== Source material ==
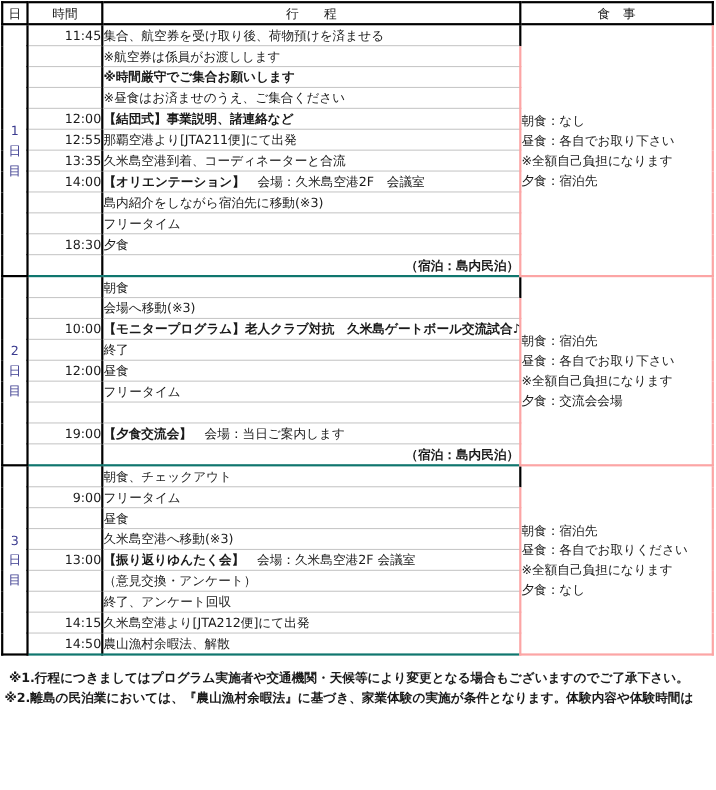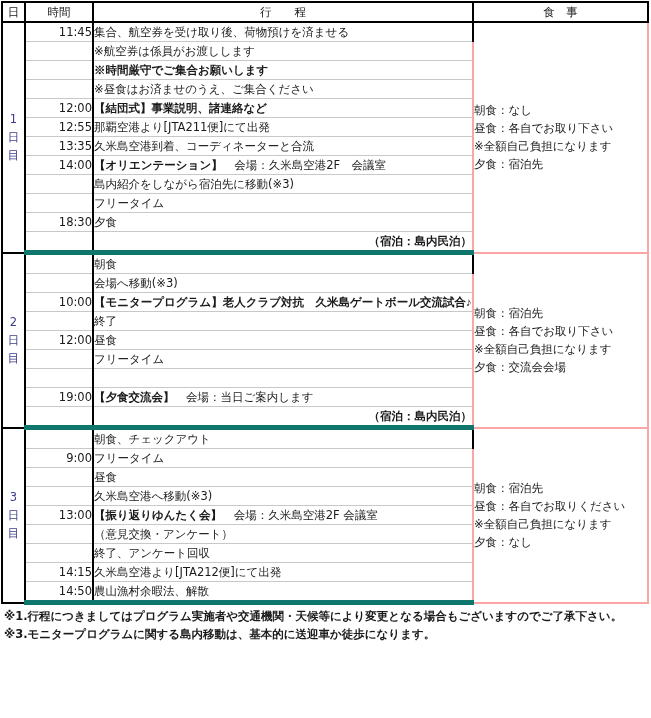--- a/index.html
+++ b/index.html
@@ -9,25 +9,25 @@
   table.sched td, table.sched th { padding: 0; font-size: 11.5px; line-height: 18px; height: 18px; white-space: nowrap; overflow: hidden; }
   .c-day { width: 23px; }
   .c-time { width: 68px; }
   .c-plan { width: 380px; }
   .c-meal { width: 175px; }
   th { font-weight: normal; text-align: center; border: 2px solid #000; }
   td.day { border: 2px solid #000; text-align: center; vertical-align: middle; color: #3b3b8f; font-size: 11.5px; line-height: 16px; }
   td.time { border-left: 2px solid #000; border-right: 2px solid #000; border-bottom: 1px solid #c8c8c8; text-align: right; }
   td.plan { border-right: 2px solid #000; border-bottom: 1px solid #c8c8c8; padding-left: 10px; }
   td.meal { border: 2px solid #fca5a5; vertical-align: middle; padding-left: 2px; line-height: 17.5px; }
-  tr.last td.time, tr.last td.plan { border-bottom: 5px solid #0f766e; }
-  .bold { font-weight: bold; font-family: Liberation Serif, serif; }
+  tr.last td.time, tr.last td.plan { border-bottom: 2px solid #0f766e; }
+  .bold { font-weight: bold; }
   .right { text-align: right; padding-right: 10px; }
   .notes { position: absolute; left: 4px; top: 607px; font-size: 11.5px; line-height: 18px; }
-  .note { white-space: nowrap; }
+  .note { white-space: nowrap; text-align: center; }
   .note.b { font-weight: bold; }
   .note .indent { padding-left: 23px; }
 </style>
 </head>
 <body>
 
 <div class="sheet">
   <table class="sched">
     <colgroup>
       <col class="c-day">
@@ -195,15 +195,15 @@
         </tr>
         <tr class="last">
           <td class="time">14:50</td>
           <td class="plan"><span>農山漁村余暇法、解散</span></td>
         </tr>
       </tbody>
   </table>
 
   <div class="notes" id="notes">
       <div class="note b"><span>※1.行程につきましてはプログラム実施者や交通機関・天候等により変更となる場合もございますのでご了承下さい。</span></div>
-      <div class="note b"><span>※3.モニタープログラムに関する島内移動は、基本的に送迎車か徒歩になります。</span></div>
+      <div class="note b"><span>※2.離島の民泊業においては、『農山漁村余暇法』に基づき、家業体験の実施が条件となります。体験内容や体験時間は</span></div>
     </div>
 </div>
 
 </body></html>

...

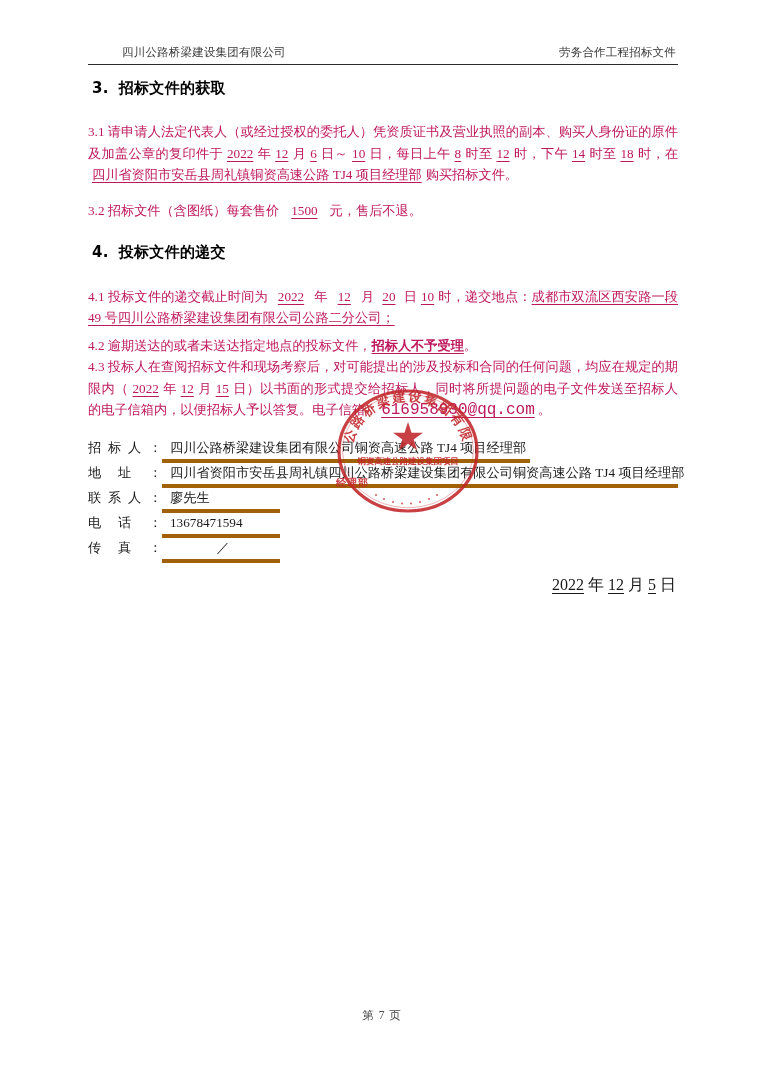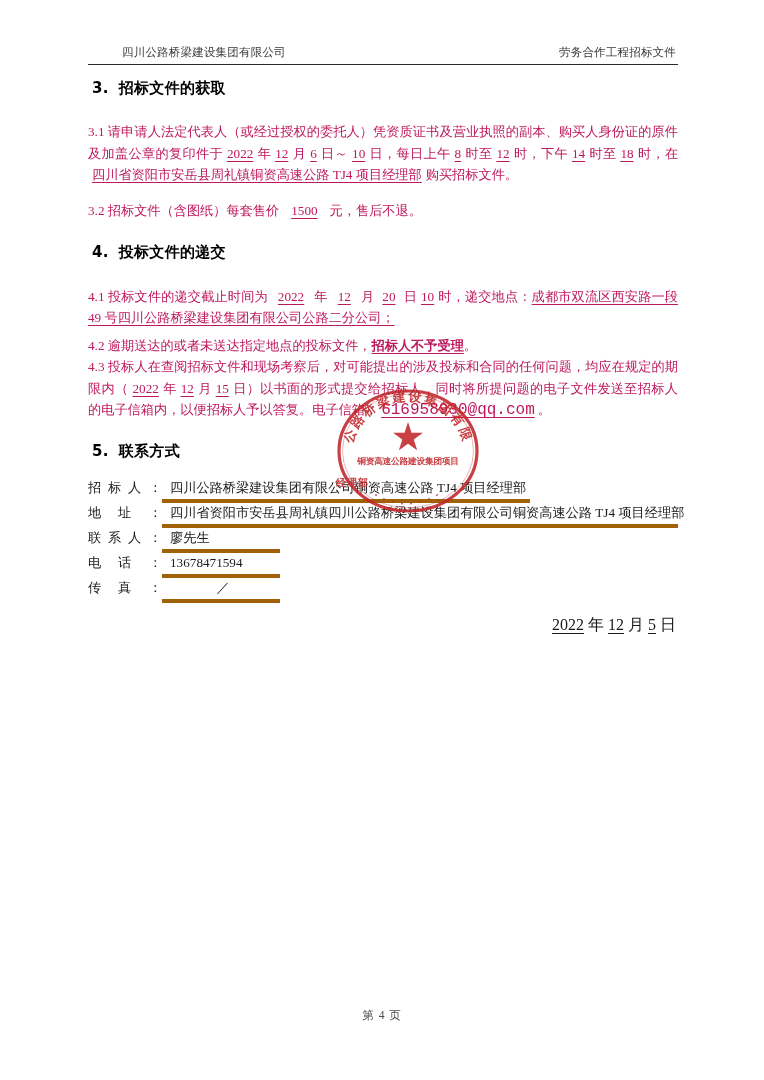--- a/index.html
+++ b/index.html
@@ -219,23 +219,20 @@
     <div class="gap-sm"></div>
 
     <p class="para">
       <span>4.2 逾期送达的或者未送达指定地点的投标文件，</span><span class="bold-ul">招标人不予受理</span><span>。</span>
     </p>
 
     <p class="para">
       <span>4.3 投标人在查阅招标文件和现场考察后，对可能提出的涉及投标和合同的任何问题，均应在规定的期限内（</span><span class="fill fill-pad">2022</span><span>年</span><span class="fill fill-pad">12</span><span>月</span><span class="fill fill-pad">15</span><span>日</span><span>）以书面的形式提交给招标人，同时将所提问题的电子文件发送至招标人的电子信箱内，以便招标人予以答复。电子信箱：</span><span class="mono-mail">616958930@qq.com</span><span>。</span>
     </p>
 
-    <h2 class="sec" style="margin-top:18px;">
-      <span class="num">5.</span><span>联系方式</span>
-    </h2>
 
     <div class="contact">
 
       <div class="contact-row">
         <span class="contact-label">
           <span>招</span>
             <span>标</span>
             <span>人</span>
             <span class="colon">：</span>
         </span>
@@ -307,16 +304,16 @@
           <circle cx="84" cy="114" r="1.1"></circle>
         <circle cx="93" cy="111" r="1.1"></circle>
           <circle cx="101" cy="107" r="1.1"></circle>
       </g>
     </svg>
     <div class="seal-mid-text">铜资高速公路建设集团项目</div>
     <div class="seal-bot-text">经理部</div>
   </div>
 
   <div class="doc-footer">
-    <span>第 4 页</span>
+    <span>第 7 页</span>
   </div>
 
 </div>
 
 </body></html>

...

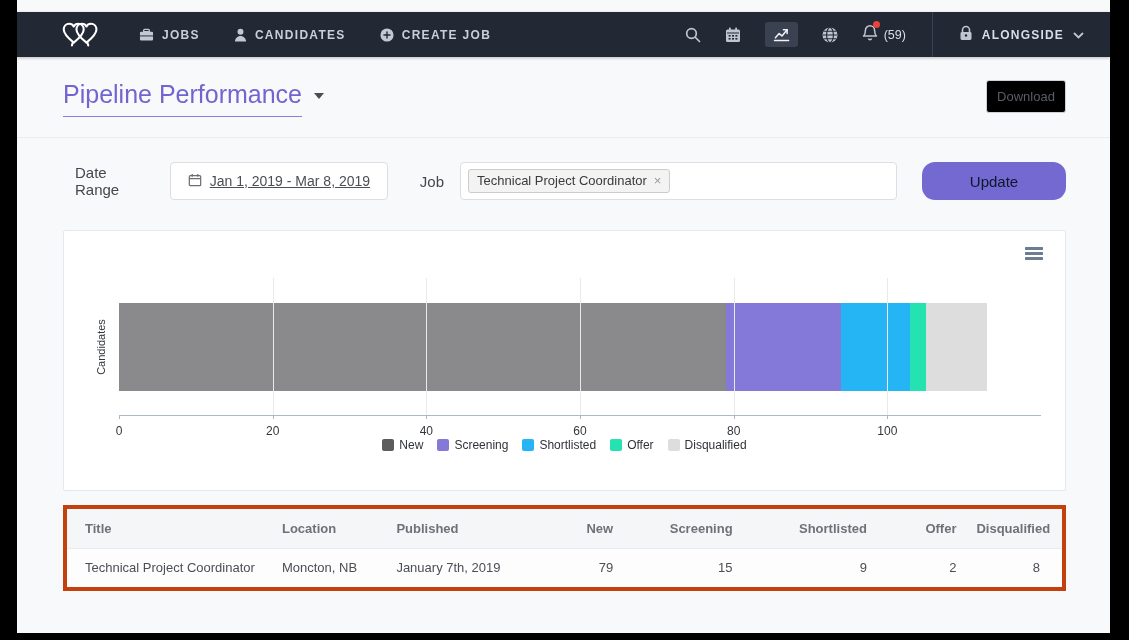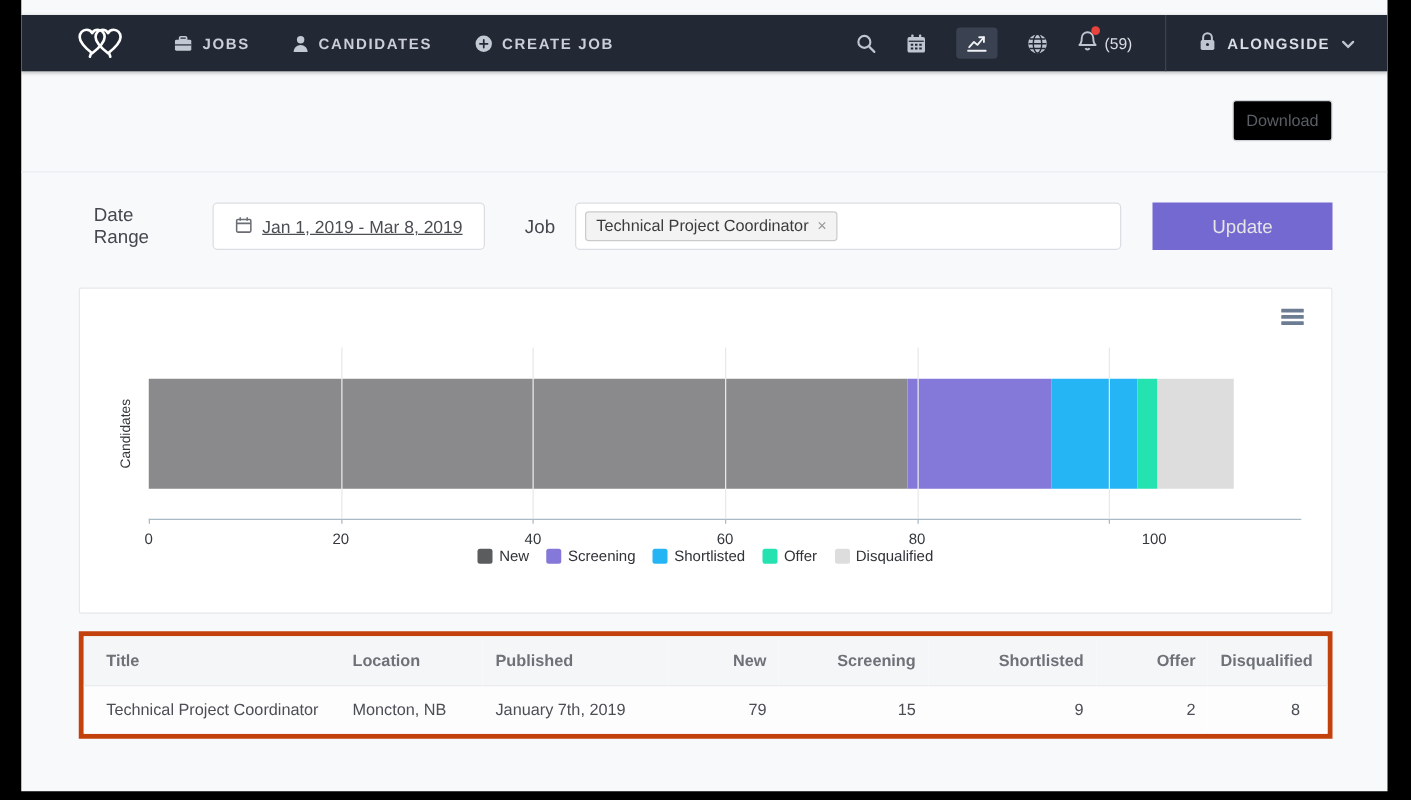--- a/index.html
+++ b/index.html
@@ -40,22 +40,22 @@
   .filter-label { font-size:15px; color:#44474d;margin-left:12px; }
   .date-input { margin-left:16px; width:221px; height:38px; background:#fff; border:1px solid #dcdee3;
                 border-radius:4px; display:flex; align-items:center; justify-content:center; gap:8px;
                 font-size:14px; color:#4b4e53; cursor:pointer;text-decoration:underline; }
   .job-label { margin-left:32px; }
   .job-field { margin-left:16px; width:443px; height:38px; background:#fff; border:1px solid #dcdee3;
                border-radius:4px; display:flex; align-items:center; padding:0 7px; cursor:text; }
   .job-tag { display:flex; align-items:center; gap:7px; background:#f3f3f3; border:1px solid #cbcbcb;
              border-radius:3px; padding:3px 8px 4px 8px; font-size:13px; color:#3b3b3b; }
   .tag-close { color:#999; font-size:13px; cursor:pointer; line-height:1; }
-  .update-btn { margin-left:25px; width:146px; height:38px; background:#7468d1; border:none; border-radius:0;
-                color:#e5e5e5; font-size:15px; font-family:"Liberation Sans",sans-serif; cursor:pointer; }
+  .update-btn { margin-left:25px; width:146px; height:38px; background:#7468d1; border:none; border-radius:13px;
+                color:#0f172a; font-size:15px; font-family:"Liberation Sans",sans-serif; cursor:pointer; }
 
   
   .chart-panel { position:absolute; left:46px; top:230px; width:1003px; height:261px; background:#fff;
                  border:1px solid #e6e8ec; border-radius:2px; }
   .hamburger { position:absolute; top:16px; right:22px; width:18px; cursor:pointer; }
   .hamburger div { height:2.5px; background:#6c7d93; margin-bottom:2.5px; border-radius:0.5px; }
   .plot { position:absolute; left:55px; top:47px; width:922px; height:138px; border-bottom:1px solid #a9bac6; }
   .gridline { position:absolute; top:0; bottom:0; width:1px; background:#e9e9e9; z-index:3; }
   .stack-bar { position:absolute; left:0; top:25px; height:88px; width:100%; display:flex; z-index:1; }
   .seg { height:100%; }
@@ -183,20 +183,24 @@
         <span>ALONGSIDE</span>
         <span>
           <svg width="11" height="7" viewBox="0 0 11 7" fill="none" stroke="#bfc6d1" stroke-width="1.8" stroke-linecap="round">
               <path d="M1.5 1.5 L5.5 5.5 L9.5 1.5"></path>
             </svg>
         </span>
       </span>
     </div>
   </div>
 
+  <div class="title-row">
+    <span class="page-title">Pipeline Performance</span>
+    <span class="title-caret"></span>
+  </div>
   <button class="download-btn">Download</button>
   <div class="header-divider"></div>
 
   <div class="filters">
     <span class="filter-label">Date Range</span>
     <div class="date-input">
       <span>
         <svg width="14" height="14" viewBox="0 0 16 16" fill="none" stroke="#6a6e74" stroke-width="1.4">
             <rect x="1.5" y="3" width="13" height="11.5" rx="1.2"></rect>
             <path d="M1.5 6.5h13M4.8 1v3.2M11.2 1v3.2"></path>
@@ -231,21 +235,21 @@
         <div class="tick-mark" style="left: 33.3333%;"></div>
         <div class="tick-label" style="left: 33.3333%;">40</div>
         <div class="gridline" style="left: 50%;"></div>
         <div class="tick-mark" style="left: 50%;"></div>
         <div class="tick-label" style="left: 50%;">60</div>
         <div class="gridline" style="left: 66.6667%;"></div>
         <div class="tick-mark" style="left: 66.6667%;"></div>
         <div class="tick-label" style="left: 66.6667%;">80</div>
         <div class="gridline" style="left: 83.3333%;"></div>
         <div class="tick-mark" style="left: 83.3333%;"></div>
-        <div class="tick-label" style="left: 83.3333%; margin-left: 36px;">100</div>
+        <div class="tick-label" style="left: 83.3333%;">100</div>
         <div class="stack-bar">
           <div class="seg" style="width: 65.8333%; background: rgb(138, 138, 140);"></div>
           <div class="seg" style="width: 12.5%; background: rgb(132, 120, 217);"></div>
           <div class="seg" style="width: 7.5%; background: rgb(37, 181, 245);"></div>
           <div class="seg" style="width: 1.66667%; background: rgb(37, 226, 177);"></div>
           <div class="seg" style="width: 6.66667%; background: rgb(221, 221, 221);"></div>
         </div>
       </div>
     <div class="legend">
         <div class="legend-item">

== Assignment ==
Return each line of the data above that includes the word "position".

== Output ==
   .notes { position: absolute; left: 4px; top: 607px; font-size: 11.5px; line-height: 18px; }
   .chart-panel { position:absolute; left:46px; top:230px; width:1003px; height:261px; background:#fff;
   .hamburger { position:absolute; top:16px; right:22px; width:18px; cursor:pointer; }
   .plot { position:absolute; left:55px; top:47px; width:922px; height:138px; border-bottom:1px solid #a9bac6; }
   .gridline { position:absolute; top:0; bottom:0; width:1px; background:#e9e9e9; z-index:3; }
   .stack-bar { position:absolute; left:0; top:25px; height:88px; width:100%; display:flex; z-index:1; }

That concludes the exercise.